Kassioun Editorial 1270: After the War on Iran!

Kassioun Editorial 1270: After the War on Iran!

Today, Sunday, March 22, marks the 23rd day of the “Israeli”/American war against Iran, which began as a blitzkrieg aimed at destroying Iran and its regime, ultimately leading to the fragmentation of Iran as part of the “Greater Israel project”. It has since turned into a war of attrition, quicksand, and a dangerous quagmire in which the aggressor powers—and with them the entire global economy—are sinking.

Description-wise

What can be confirmed in describing the current state of the war are the following points:

First: None of the objectives set by Netanyahu and Trump for their war has been achieved—toppling the Iranian regime, ending the nuclear program, ending the missile program, and ending Iran’s support and connections with allied forces and groups in the region. On the contrary, all of these goals have become further and harder to attain than they were before the war.

Second: The capacity for resisting—not only “Israel” but also the US—is real, existing, and tangible; its only condition is the presence of political will.

Third: An open-ended war of attrition, with no timeline and with US inability to open the Strait of Hormuz, means the US is slipping into a predicament likened to Vietnam—but with consequences that will be greater and more severe than those of Vietnam.

The Outcomes

When the war in Ukraine began four years ago, in February 2022, we outlined in Kassioun editorial 1059, “The Post-Ukraine World” on February 27, 2022, five general trends we expected at the international and regional levels.

Briefly, these trends are:

1- Expiration of the global political system established after World War II, including the UN, the structure, balances, and mechanisms of which will be reconsidered to reflect a new global equilibrium.

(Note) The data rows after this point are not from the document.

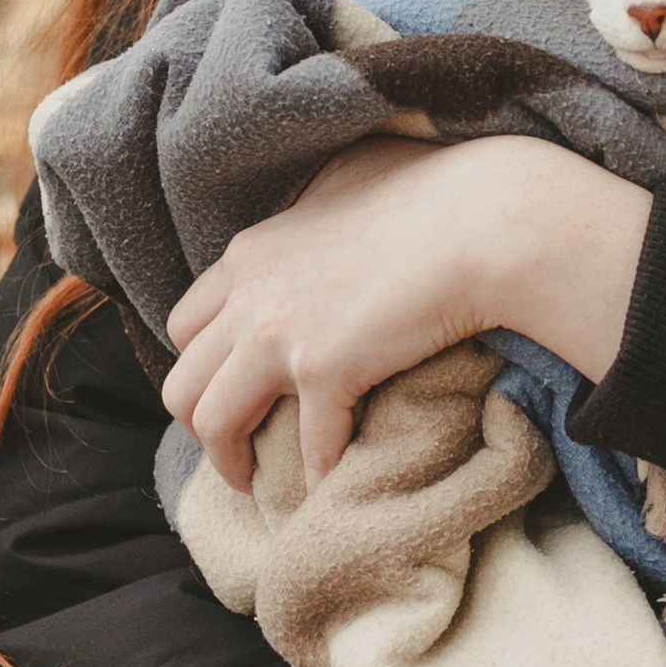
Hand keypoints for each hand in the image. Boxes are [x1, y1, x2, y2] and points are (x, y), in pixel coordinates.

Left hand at [164, 136, 651, 490]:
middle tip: (235, 450)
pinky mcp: (325, 369)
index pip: (187, 324)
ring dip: (231, 463)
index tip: (230, 391)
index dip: (201, 367)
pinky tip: (333, 489)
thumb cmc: (434, 188)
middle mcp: (250, 294)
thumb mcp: (348, 177)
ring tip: (257, 484)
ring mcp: (280, 333)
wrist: (484, 218)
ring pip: (214, 422)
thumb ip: (314, 203)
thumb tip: (319, 211)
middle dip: (201, 425)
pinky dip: (318, 477)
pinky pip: (308, 446)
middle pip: (182, 381)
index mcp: (251, 253)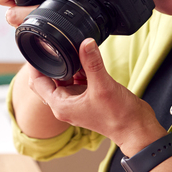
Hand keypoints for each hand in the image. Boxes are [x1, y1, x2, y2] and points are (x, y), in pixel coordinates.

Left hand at [27, 38, 165, 155]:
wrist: (136, 129)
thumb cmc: (118, 116)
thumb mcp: (103, 86)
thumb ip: (92, 63)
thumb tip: (85, 42)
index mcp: (60, 105)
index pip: (37, 83)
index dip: (35, 66)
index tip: (39, 48)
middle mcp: (65, 104)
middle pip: (48, 80)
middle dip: (52, 63)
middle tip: (57, 44)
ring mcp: (76, 101)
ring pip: (64, 79)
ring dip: (68, 65)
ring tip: (75, 50)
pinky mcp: (88, 98)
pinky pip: (78, 80)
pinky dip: (80, 69)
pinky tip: (88, 58)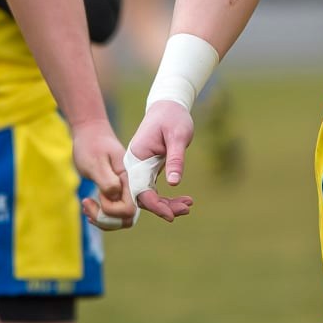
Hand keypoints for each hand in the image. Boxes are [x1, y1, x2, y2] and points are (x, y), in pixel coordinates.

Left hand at [70, 117, 138, 227]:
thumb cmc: (91, 145)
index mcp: (129, 180)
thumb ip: (108, 181)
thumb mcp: (96, 163)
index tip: (98, 196)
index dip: (113, 211)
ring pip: (120, 219)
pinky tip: (88, 205)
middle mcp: (130, 188)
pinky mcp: (115, 193)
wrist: (90, 133)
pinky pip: (113, 214)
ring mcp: (123, 191)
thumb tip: (114, 197)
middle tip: (88, 204)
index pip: (129, 209)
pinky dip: (100, 215)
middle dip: (105, 219)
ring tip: (86, 205)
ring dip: (102, 219)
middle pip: (127, 218)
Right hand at [124, 100, 195, 221]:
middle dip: (163, 207)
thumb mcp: (177, 136)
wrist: (168, 106)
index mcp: (137, 157)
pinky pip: (155, 189)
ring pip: (150, 194)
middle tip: (186, 209)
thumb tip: (174, 183)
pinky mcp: (149, 169)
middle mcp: (135, 165)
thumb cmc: (172, 117)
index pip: (141, 188)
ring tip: (188, 206)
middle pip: (144, 195)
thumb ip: (175, 159)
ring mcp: (140, 168)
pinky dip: (168, 197)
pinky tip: (185, 200)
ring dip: (167, 204)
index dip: (155, 204)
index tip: (171, 215)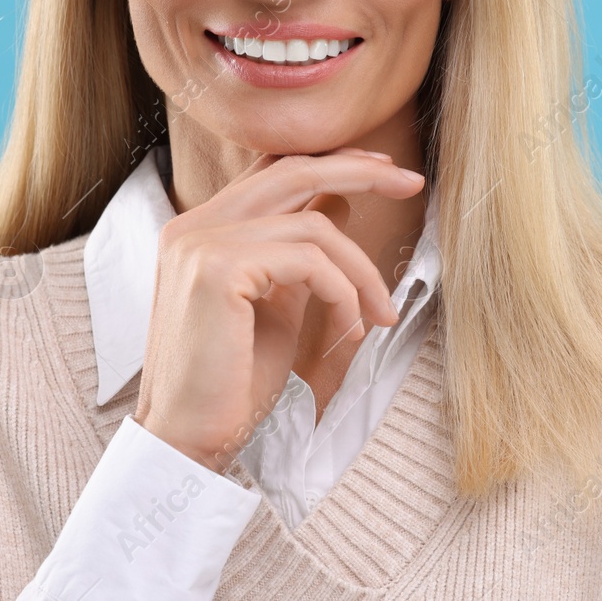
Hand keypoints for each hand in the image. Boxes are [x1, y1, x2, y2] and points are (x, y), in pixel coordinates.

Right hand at [132, 147, 425, 472]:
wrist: (188, 440)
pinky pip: (309, 260)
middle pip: (294, 171)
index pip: (274, 170)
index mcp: (199, 229)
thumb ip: (300, 253)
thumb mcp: (279, 303)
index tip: (385, 170)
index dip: (333, 161)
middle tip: (413, 184)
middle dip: (362, 172)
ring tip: (379, 312)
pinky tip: (350, 328)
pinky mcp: (216, 269)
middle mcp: (192, 225)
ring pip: (314, 225)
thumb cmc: (233, 382)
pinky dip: (344, 291)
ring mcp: (200, 242)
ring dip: (361, 270)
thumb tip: (341, 204)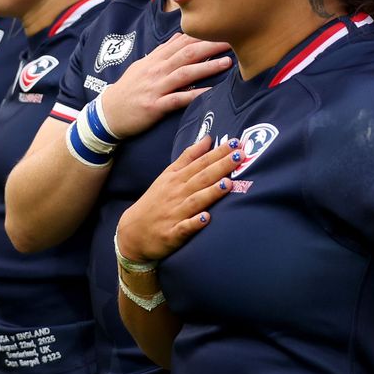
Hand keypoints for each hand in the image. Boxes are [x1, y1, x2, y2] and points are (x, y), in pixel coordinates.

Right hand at [98, 33, 231, 137]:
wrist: (108, 113)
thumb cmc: (128, 90)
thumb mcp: (142, 65)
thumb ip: (162, 51)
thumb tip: (179, 36)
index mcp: (155, 59)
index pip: (182, 42)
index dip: (202, 34)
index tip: (221, 28)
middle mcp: (157, 70)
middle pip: (187, 53)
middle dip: (210, 45)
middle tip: (231, 39)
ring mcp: (156, 87)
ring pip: (185, 73)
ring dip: (207, 67)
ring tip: (228, 62)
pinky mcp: (155, 106)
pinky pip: (179, 99)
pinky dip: (196, 96)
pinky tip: (211, 94)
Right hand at [114, 134, 238, 263]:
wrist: (132, 232)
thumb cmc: (155, 201)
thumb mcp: (167, 175)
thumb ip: (188, 157)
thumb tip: (208, 139)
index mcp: (176, 179)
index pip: (200, 163)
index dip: (218, 152)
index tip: (235, 142)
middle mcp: (176, 194)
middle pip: (201, 178)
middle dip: (221, 166)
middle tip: (240, 155)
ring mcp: (174, 214)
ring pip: (195, 201)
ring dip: (211, 192)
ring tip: (229, 183)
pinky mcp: (172, 234)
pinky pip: (184, 228)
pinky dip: (195, 223)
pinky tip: (206, 218)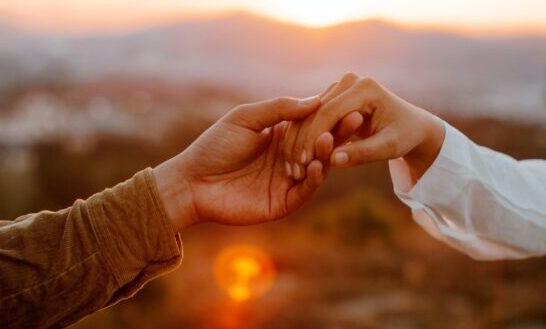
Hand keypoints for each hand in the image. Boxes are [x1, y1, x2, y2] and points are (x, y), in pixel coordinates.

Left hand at [152, 96, 334, 231]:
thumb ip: (278, 109)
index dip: (330, 113)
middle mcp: (289, 158)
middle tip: (354, 118)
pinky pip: (305, 191)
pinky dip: (314, 179)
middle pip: (321, 145)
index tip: (347, 100)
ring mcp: (287, 181)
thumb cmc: (214, 146)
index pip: (313, 123)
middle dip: (337, 133)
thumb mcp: (245, 119)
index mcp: (281, 135)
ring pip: (317, 168)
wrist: (191, 182)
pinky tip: (318, 166)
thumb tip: (315, 100)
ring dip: (326, 154)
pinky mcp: (282, 203)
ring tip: (330, 140)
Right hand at [284, 73, 445, 182]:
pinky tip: (297, 157)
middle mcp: (350, 81)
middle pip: (316, 111)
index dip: (315, 137)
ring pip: (310, 114)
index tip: (306, 162)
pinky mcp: (334, 96)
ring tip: (294, 165)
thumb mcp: (389, 148)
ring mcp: (340, 86)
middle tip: (294, 167)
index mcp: (365, 88)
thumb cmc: (404, 137)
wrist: (411, 126)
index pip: (330, 112)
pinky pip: (312, 116)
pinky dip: (304, 136)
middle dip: (304, 140)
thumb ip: (362, 153)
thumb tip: (334, 161)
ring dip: (299, 139)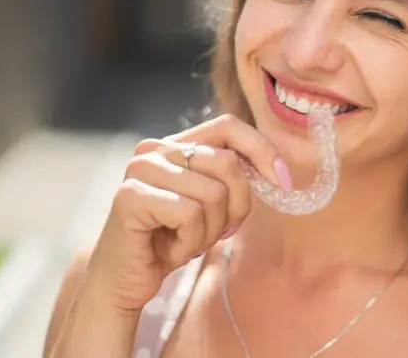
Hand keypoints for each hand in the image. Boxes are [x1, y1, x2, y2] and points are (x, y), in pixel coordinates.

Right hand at [85, 114, 287, 313]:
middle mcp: (156, 148)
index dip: (262, 150)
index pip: (229, 126)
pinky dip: (191, 241)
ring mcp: (141, 169)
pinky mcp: (130, 196)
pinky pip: (190, 215)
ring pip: (213, 193)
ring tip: (189, 241)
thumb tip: (277, 171)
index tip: (283, 181)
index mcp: (176, 144)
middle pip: (228, 164)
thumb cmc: (170, 240)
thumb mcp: (210, 203)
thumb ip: (232, 179)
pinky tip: (173, 249)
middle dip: (238, 206)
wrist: (124, 281)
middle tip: (221, 232)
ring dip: (211, 230)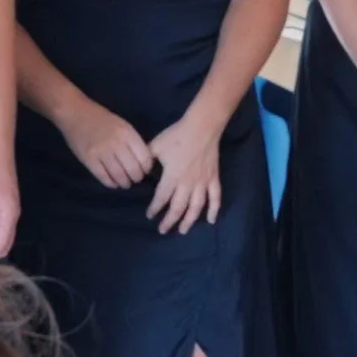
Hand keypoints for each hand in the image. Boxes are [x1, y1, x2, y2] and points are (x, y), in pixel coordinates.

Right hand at [56, 102, 153, 190]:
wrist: (75, 113)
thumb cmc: (101, 118)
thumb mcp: (122, 125)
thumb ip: (132, 141)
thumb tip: (143, 161)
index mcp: (127, 133)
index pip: (144, 158)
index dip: (147, 168)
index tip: (145, 170)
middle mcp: (116, 143)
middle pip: (133, 169)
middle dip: (137, 178)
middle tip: (135, 179)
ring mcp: (101, 152)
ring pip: (119, 176)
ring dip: (125, 183)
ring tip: (125, 183)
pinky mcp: (89, 159)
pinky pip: (104, 177)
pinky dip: (111, 183)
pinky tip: (113, 183)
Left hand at [146, 114, 224, 234]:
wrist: (201, 127)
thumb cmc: (177, 136)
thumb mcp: (155, 146)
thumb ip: (146, 161)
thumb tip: (140, 173)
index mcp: (172, 176)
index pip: (161, 198)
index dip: (155, 208)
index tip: (149, 216)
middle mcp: (188, 183)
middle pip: (178, 207)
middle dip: (169, 221)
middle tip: (163, 230)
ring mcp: (203, 182)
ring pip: (196, 207)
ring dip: (189, 220)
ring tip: (183, 230)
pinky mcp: (214, 178)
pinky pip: (215, 198)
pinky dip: (214, 210)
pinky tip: (212, 220)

2- Expiration of the historical role of NATO, and time has come for its dissolution.

3- The Western, US-led financial system—including the petrodollar, SWIFT, and all forms of unequal exchange—has entered a phase of decline.

4- New waves of global popular movements will emerge as a result of worsening economic crises fueled by the continuation of war.

5- The door will be opened for various regional crises to be resolved in a way contrary to—and independent from—the old global order.

The current war, despite its still-unfinished outcomes, has confirmed these trends, reinforced them, and made them clearer and more visible. Moreover, this war has strengthened the prospects of the “encircling the ring” and the five-way alliance—Turkey, Egypt, Saudi Arabia, Iran, Pakistan—which we have previously discussed, in the face of the “Greater Israel project”. This is because those harmed and targeted by this war—namely all the peoples and all the regimes of our region—have to get closer and cooperate against the existential threat posed by the Zionist entity and the US. The latter has demonstrated in every possible way that it will defend no one except “Israel” (to the extent that it can), and that it is hostile to all the peoples of the region regardless of their nationalities, religions, or sects. Perhaps the foolish statement by US Secretary of War yesterday—declaring hostility toward Muslims as a whole, both Sunni and Shia—is a clear example and a signal of what relations among the peoples of the region should respond to.

Syria?

As we noted in the last editorial, the medium- and long-term effects will be in our favor as Syrians, while the short-term effects will be difficult and harsh—economically, security-wise, and politically. “Israel” will attempt to strike at us through direct or indirect means whenever possible.

We also said that the solution remains—and still lies—in fundamentally different policies, through a national unity government. Our call for such a government is directed first and foremost to the Syrian people, not as a favor granted by anyone, but as a genuine government with real powers—not a mere façade for continuing the same policies.

Such a government must deal with the emergency situation in a rescue-oriented manner through two parallel approaches: externally, understanding the true balance of power and moving toward balanced relations, with a primary orientation toward the rising East rather than a declining US; and internally, turning toward the Syrian people—especially the more than 95% living below the poverty line—seeking to unify them and defend their interests against brutal liberalization, corruption, and plundering. This should rely primarily on internal capacities, rather than on promises of foreign aid that have evaporated in light of new realities. It should also work to unify Syrians through a general national conference with full powers, where all pending and emerging issues are placed on the table so that Syrians can agree on how to resolve them—through their own free will, and without tutelage from anyone.